AI Document Formatting: Enhancing OCR With Claude
Hey guys, let's dive into a cool feature request that seriously boosts the accuracy of Optical Character Recognition (OCR) by harnessing the power of AI! The main goal? To use Claude's vision to analyze original document images and reformat the extracted text, keeping that crucial visual indentation that OCR often messes up. Basically, making digital documents look as good as the real thing.
Original Request
So, the user's big idea was to leverage Claude's vision capabilities to examine the original document image and then intelligently reformat the extracted text. The aim is to mirror the visual indentation structure, which is often lost during the OCR process. As the user aptly put it, Google Vision API is fantastic at grabbing text but not so great at preserving its original formatting and indentation. The core ask was:
"let's have agents look at the image and rearrange the text to the right indention given this text extraction and the image itself to see if the agents can make this more accurate. Google vision api is really good at extracting text but not so much formatting it in the same indention."
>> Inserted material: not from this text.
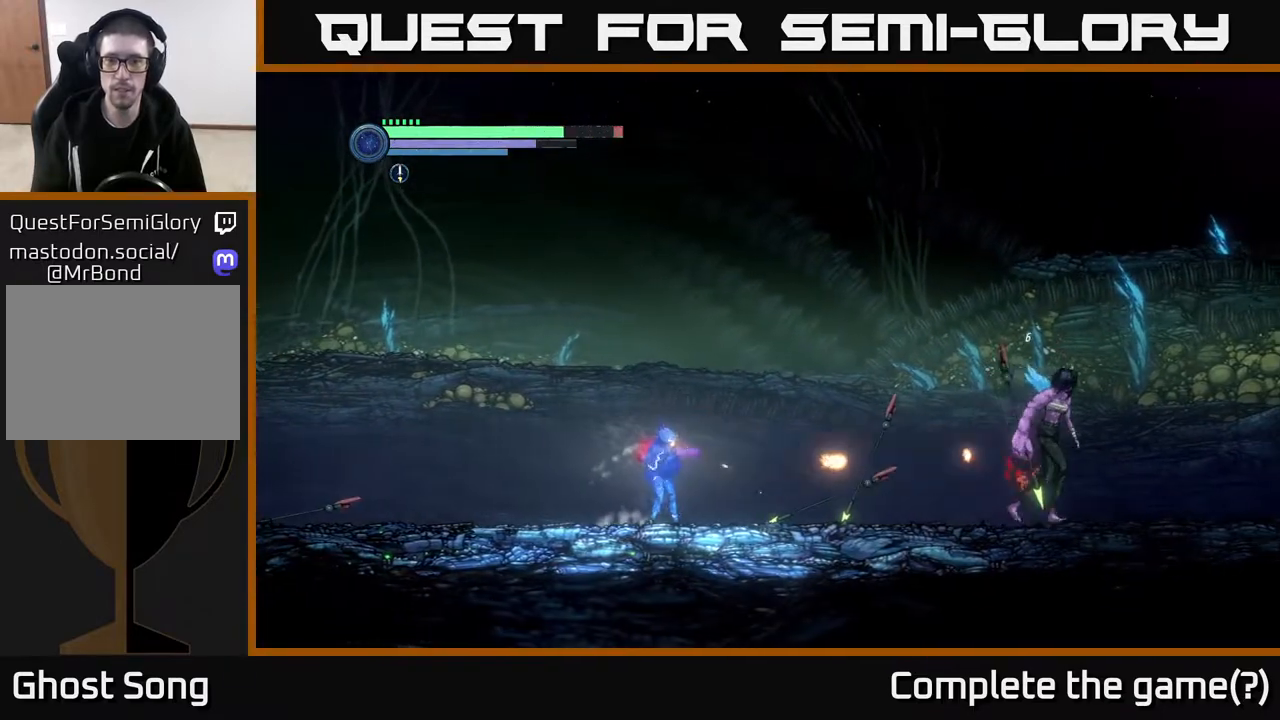
{"buttons": [], "left_stick": "right", "right_stick": "center", "events": [[100, "X", "down"], [183, "left_stick", "right"], [200, "X", "up"], [350, "X", "down"], [433, "X", "up"]]}
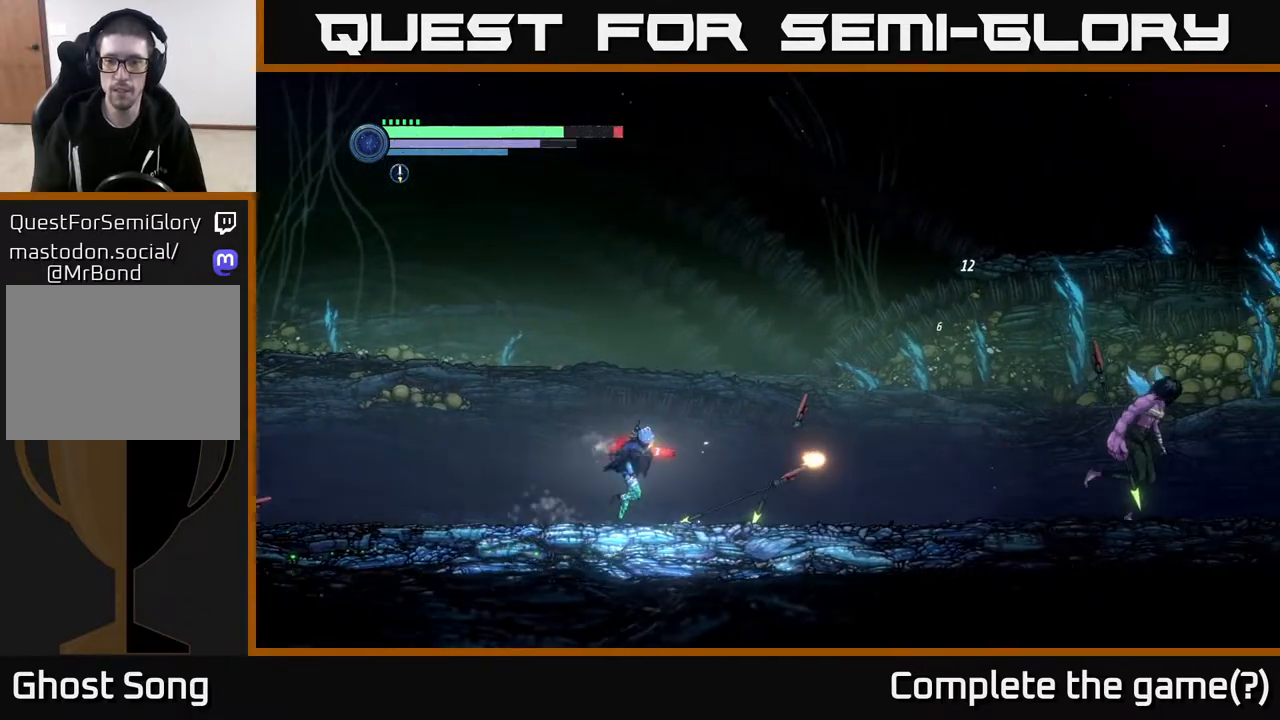
{"buttons": ["L2"], "left_stick": "right", "right_stick": "center", "events": [[183, "L2", "down"]]}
This feature aims to solve a common problem: while OCR technology excels at recognizing text, it often fails to maintain the document's original layout, including indentation, spacing, and other formatting nuances. This can be particularly problematic when dealing with structured documents such as code, configuration files, or YAML configurations where indentation is crucial for readability and functionality. By integrating AI-driven analysis of the document's visual structure, the goal is to bridge this gap and produce more accurate and usable text extractions.
User Prompts
Throughout the development process, the user provided valuable feedback and insights through a series of prompts:
- Initial request: "the endpoint response was good. it was the following: success}"
- Feature request: "let's have agents look at the image and rearrange the text to the right indention given this text extraction and the image itself to see if the agents can make this more accurate. Google vision api is really good at extracting text but not so much formatting it in the same indention."
- Error reports: The user encountered several runtime errors during deployment, which were addressed and resolved iteratively.
- Success confirmation: "it works. lets create a github issue capturing the work effort."
These prompts demonstrate the user's engagement and collaboration in refining the feature. From the initial validation of the endpoint response to the confirmation of successful implementation, the user's input played a critical role in shaping the final outcome. The error reports, in particular, highlighted areas that required attention and improvement, ultimately leading to a more robust and reliable solution. The final confirmation of success underscores the value of the implemented feature and its potential impact on improving OCR accuracy and usability.
Implementation Summary
So, here’s the deal: we've implemented a two-step OCR + AI formatting workflow that's all about getting the best of both worlds. It cleverly combines Google Cloud Vision API for text extraction with Claude's awesome vision skills to keep the document structure intact. Think of it as giving OCR a pair of glasses and a formatting guide!
How It Works
Let's break down how this magic happens:
Step 1: OCR Text Extraction
- First, you upload your document image. We're talking PNGs, JPGs, and the like.
- Then, Google Cloud Vision API jumps in to grab the raw text from the image. It's super accurate at picking out the text itself.
- But, and here's the kicker, it loses all the formatting and indentation. It's like a super-efficient but slightly clumsy scribe.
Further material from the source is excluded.